PROBLEM STATEMENT:
Render the lines from the first one up to and including the line containing "Sống ước mơ" as a JSON list of strings, one string per line, with blank lines omitted.

::: DATA SUPPLIED

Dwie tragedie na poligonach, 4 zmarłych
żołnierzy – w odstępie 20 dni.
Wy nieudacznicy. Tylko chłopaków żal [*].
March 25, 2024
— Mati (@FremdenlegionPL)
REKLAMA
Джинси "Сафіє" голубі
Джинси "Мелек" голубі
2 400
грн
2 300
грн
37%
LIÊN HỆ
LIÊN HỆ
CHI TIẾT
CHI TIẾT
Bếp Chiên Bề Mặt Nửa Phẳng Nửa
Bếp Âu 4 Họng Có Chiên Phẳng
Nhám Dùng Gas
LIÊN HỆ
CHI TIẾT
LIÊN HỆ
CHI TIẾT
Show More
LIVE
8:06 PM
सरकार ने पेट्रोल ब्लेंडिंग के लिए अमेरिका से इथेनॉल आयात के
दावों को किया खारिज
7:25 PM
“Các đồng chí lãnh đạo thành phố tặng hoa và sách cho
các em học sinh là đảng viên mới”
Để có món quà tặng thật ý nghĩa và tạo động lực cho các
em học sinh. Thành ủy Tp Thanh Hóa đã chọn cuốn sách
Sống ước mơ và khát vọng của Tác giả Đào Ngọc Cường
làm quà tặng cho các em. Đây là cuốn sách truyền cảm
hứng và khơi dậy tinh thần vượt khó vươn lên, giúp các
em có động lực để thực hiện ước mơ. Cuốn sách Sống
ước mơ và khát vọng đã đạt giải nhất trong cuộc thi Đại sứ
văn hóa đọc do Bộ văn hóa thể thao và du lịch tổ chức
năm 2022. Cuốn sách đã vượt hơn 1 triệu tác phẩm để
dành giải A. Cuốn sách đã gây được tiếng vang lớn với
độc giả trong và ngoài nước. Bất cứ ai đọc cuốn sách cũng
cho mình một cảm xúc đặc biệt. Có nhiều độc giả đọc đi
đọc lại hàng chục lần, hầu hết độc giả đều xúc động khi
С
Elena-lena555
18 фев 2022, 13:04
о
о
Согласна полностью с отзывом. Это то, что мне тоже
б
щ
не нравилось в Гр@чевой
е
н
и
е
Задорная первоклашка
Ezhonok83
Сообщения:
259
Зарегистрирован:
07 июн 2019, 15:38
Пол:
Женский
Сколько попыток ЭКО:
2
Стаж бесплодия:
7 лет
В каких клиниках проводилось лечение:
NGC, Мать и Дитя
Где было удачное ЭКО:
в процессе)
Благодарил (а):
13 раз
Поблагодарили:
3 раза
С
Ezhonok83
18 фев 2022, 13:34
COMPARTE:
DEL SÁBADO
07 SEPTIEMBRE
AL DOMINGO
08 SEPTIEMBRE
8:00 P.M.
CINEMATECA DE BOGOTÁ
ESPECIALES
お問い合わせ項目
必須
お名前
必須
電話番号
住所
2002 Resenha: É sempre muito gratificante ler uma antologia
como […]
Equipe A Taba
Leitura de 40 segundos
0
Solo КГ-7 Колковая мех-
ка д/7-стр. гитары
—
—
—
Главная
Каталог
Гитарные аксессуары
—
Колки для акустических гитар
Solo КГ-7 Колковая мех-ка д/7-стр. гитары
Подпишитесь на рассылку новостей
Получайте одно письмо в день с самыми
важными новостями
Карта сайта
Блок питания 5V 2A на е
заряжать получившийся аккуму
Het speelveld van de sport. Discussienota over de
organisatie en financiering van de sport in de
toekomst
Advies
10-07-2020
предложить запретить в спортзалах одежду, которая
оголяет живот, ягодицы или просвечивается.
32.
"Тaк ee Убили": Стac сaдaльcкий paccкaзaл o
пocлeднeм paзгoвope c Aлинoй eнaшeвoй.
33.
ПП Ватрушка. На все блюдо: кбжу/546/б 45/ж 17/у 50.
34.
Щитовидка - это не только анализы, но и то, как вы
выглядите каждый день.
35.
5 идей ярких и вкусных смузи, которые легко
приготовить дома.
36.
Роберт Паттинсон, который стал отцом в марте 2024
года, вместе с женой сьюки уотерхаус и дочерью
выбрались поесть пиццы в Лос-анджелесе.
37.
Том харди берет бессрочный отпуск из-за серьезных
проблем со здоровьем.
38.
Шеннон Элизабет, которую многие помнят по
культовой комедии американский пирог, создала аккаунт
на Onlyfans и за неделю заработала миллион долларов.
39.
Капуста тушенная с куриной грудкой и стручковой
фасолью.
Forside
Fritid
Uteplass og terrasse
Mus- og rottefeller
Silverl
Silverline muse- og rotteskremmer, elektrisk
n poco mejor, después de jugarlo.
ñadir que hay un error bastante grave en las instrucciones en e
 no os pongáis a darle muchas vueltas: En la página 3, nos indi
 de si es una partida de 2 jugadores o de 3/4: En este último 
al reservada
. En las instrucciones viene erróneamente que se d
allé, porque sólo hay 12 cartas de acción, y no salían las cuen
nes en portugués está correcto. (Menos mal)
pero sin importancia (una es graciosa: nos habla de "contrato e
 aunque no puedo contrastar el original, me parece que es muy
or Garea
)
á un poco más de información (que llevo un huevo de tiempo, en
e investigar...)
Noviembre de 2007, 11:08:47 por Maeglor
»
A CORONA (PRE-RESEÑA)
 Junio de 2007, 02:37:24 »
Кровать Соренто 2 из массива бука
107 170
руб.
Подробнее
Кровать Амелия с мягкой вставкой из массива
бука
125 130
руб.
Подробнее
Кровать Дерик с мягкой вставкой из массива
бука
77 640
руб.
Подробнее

::::::

EXERCISE ANSWER:
[
  "Dwie tragedie na poligonach, 4 zmarłych",
  "żołnierzy – w odstępie 20 dni.",
  "Wy nieudacznicy. Tylko chłopaków żal [*].",
  "March 25, 2024",
  "— Mati (@FremdenlegionPL)",
  "REKLAMA",
  "Джинси \"Сафіє\" голубі",
  "Джинси \"Мелек\" голубі",
  "2 400",
  "грн",
  "2 300",
  "грн",
  "37%",
  "LIÊN HỆ",
  "LIÊN HỆ",
  "CHI TIẾT",
  "CHI TIẾT",
  "Bếp Chiên Bề Mặt Nửa Phẳng Nửa",
  "Bếp Âu 4 Họng Có Chiên Phẳng",
  "Nhám Dùng Gas",
  "LIÊN HỆ",
  "CHI TIẾT",
  "LIÊN HỆ",
  "CHI TIẾT",
  "Show More",
  "LIVE",
  "8:06 PM",
  "सरकार ने पेट्रोल ब्लेंडिंग के लिए अमेरिका से इथेनॉल आयात के",
  "दावों को किया खारिज",
  "7:25 PM",
  "“Các đồng chí lãnh đạo thành phố tặng hoa và sách cho",
  "các em học sinh là đảng viên mới”",
  "Để có món quà tặng thật ý nghĩa và tạo động lực cho các",
  "em học sinh. Thành ủy Tp Thanh Hóa đã chọn cuốn sách",
  "Sống ước mơ và khát vọng của Tác giả Đào Ngọc Cường"
]